Some farmers set their properties on fire for insurance money. Some abandoned their farms entirely, uprooting their families for a new life elsewhere. Stories spread about those who left creatively placed manure for the bankers to find. Other farmers killed themselves. Suicide from the barn rafters was popular. One dad a few farms down from us did that. Farmers like to go out making a statement, too. Especially when no one has listened to them in a long time.
Overall, though, pain was hushed. It was everywhere, but muffled. By distances, by social norms, by the notion that the settlers who had farmed the same rocky hills and traversed this mucky swampland generations before had it much harder yet survived. There was a feeling of a constant drag downward. Around me, around everyone I knew. We were drowning in something we couldn’t see. But—at school, by teachers, by parents, by the evening news on the local radio station— I was told that somewhere, someone had it worse than me, was being pulled under that very minute.

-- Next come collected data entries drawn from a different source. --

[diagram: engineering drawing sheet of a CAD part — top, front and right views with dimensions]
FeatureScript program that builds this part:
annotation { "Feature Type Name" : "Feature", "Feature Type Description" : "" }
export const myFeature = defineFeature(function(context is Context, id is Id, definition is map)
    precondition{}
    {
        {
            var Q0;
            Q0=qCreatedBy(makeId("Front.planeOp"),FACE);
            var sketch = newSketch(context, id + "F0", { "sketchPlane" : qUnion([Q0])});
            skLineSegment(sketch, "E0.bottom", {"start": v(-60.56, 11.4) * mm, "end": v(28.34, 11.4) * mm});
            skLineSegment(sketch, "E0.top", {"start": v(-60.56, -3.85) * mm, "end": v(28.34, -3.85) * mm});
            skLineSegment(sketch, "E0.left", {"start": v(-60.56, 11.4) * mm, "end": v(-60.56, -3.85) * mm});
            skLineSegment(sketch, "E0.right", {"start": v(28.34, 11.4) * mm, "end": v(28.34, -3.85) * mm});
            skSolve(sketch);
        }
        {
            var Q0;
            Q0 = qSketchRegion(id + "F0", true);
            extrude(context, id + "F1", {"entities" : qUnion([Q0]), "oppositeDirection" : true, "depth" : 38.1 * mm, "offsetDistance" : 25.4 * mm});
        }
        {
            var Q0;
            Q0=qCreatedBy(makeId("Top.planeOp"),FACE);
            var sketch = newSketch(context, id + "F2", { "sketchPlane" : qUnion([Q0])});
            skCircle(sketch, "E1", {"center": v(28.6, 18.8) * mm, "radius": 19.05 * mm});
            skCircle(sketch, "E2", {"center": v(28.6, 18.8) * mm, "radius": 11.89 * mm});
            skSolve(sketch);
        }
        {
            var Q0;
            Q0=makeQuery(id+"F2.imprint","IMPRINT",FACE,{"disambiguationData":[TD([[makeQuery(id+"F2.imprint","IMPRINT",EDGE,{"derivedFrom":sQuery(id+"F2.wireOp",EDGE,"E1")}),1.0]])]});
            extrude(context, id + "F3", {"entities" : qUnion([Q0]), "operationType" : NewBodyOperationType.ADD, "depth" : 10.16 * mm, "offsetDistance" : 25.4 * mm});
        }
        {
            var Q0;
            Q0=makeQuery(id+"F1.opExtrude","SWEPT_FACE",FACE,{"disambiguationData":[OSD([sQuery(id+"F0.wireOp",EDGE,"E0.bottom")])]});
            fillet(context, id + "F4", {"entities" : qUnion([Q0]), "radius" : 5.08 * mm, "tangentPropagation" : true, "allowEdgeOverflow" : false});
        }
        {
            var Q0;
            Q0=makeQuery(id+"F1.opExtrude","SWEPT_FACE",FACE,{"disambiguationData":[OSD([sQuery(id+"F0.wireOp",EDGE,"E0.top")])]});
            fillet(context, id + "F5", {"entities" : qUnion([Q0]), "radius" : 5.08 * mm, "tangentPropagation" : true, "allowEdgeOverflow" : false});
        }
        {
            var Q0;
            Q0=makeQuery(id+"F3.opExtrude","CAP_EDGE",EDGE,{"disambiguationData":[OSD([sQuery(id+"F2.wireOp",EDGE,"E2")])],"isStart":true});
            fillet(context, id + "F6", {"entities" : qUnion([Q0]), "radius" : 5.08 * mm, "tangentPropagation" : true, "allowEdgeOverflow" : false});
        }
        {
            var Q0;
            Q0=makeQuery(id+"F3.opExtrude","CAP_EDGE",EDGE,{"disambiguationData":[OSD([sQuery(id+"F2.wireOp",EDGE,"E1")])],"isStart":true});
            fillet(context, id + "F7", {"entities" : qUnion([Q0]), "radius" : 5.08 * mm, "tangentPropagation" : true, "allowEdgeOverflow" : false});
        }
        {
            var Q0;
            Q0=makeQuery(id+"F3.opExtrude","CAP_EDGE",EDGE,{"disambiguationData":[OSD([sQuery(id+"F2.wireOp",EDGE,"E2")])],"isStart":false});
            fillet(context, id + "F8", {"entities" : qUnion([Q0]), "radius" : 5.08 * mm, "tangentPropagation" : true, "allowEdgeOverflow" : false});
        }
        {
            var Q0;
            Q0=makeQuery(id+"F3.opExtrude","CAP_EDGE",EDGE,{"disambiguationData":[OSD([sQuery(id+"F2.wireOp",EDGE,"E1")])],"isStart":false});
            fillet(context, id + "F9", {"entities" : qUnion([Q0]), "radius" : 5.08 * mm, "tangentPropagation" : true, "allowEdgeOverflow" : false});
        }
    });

Someone had lost their dad, their farm, was starving in Africa, was living on the streets, was dying of cancer. So who was I to complain?
“Stop crying. Or I’ll give you something to cry about.”
“Children should be seen and not heard.”
So I got quieter. And quieter. My problems were my own. And they should stay that way.
If I was sad about being mocked at school, or about my parents skipping school plays to stay home and drink, I pictured them when they were my age, in WWII Holland. How much worse they had it, with air raids, friends and family being killed or hauled away. Hiding neighbours in the walls. Sleeping in the basement as bombs dropped. At least I could turn the lights on in my room and go outside. Plus, I had skills. I knew how to be seen and not heard. I was bartending my parents’ parties by the time I was seven. I could make a perfect whisky and ginger. I was a darling. Two ice cubes, one part to three. A pat on the head. A joke about how I’d grow up to be a great little bitch someday, pretty as I was and already mixing good drinks.